• _SELECTED PASSAGE_
Database Design and the Hellenistic Greek Lexicon

Over the last few days I have had some interesting conversations with people who design databases (including my eldest son) regarding what would be involved in designing a database to allow lexical information for Ancient Greek to be presented in an extremely flexible manner so that the user of the lexicon could use any form of a given Greek word as the lemma under which to organize the lexicon.

If you are familiar with database design, I would love to hear your comments on this issue. If you are not, I’d be glad to address any questions I’m competent to answer.

How do you think the database should be structured to support the kind of lexicon I have proposed?

10 Replies to “Database Design and the Hellenistic Greek Lexicon”

  1. I use SIL’s FieldWorks Language Explorer for my own work, though I haven’t done a whole lot with the lexicon in it yet since thus far my focus has been morphology, but there’s plenty of potential there. The information is structured, so there’s the freedom in adapting the presentation to whatever you might need at a particular moment.

  2. Hi Micheal,

    My first thought was the same as Mike’s. If FieldWorks (FW) does the work, why develop a custom made database? About 70% of software development time goes to maintenance. That is a lot of time. You may have a perfectly good reason for it, but reading your lexicon design blog is not yet specific enough to enable us to evaluate what is missing from FW. Other than the fact that it does not run on Macs.

    If in the end you decide to do it, then please make the database open source, and please make it work on a Mac also. 😉

    If you want to be able to do collaboration, may be CouchDB could be a good database engine. Or are you thinking of an XML based database?

    You say this will be a life-long project, which is good, since it will be.
    Just two ideas:
    1. I have found the big Liddell-Scott to be the best lexicon in existence, compared to Bauer, Kittel etc. Please include every category that is there in their lemma articles.
    2. Louw-Nida is very good for semantic analysis. Please include semantic domain information also. But please do not hesitate to improve upon their analysis.

    Since this is a big project, it might be a good idea to invite some Greek scholars to collaborate with you. Dictionary work can easily be threaded or given to many processors or professors. Thus the collaborators might work on some lexemes that you are not working on. The main thing is to agree on the procedure and principles. And you could retain the right to veto their work.

    Kari Valkama

    1. Semantic domain information will be included in what I hope to do. An electronic lexicon will be able to do much more with that than the print lexicon that Louw and Nida produced. Encoding the various semantic domains to which each word is connected will allow for some powerful ways to reconfigure the lexicon on the fly.

• _ENTRIES SUPPLIED_

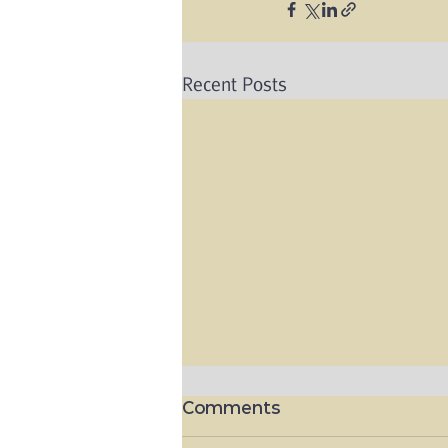
Recent Posts
Comments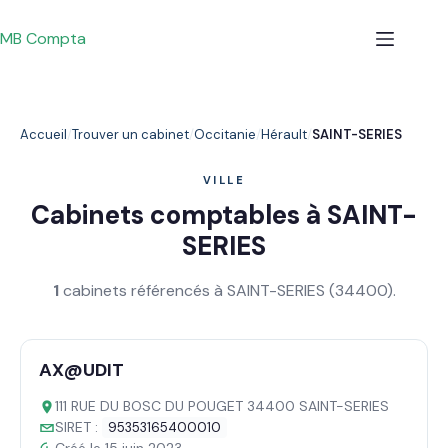
Passer
au
MB Compta
contenu
Accueil
Trouver un cabinet
Occitanie
Hérault
SAINT-SERIES
VILLE
Cabinets comptables à SAINT-
SERIES
1
cabinets référencés à SAINT-SERIES (34400).
AX@UDIT
111 RUE DU BOSC DU POUGET 34400 SAINT-SERIES
SIRET :
95353165400010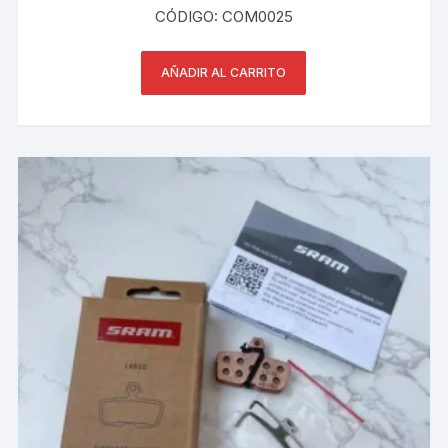
S/ 225.00.
S/ 185.00.
CÓDIGO: COM0025
AÑADIR AL CARRITO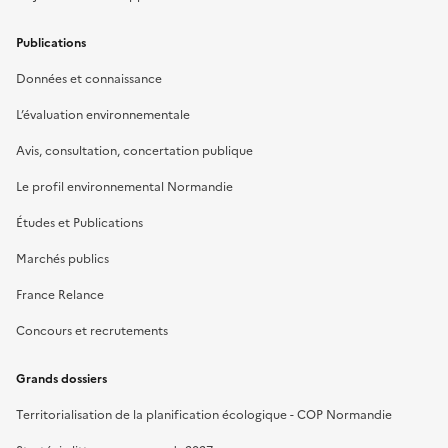
Publications
Données et connaissance
L’évaluation environnementale
Avis, consultation, concertation publique
Le profil environnemental Normandie
Études et Publications
Marchés publics
France Relance
Concours et recrutements
Grands dossiers
Territorialisation de la planification écologique - COP Normandie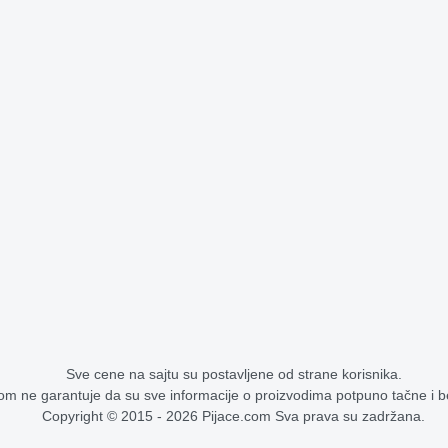
Sve cene na sajtu su postavljene od strane korisnika.
om ne garantuje da su sve informacije o proizvodima potpuno tačne i 
Copyright © 2015 - 2026 Pijace.com Sva prava su zadržana.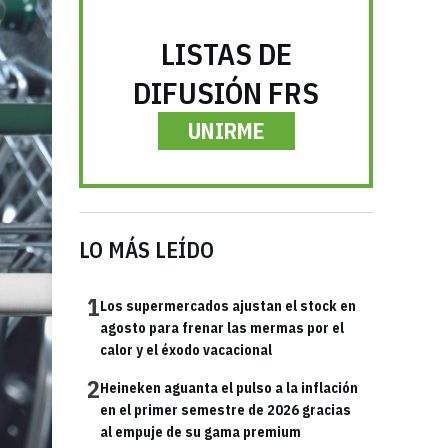
LISTAS DE
DIFUSIÓN FRS
UNIRME
LO MÁS LEÍDO
1
Los supermercados ajustan el stock en
agosto para frenar las mermas por el
calor y el éxodo vacacional
2
Heineken aguanta el pulso a la inflación
en el primer semestre de 2026 gracias
al empuje de su gama premium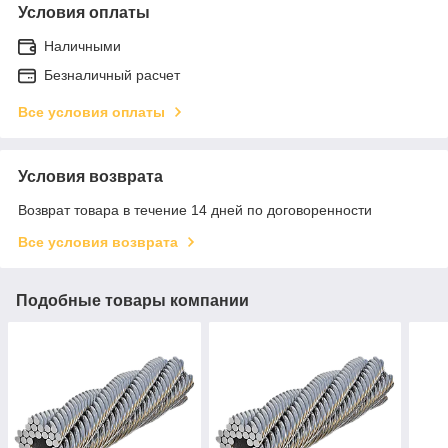
Условия оплаты
Наличными
Безналичный расчет
Все условия оплаты
Условия возврата
Возврат товара в течение 14 дней по договоренности
Все условия возврата
Подобные товары компании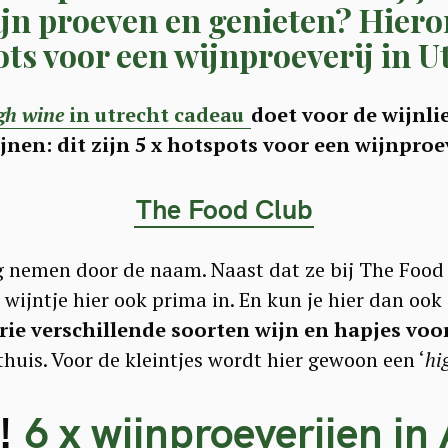
jn proeven en genieten? Hiero
ts voor een wijnproeverij in U
gh wine
in utrecht cadeau
doet voor de wijnli
jnen: dit zijn 5 x hotspots voor een wijnproev
The Food Club
ng nemen door de naam. Naast dat ze bij The Food
 wijntje hier ook prima in. En kun je hier dan ook
rie verschillende soorten wijn en hapjes vo
 thuis. Voor de kleintjes wordt hier gewoon een ‘
hi
k!
6 x wijnproeverijen i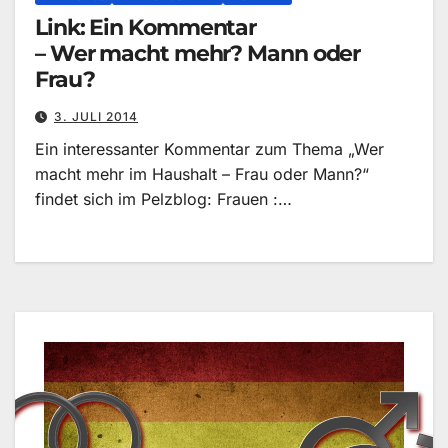
Link: Ein Kommentar
– Wer macht mehr? Mann oder
Frau?
3. JULI 2014
Ein interessanter Kommentar zum Thema „Wer
macht mehr im Haushalt – Frau oder Mann?“
findet sich im Pelzblog: Frauen :…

• _ASSIGNMENT_
Can you reproduce, word for word, the part of the Greek lexicon database discussion above that begins with the words containing "Over the last" and ends with "organize the lexicon."?

• _EXERCISE RESPONSE_
Over the last few days I have had some interesting conversations with people who design databases (including my eldest son) regarding what would be involved in designing a database to allow lexical information for Ancient Greek to be presented in an extremely flexible manner so that the user of the lexicon could use any form of a given Greek word as the lemma under which to organize the lexicon.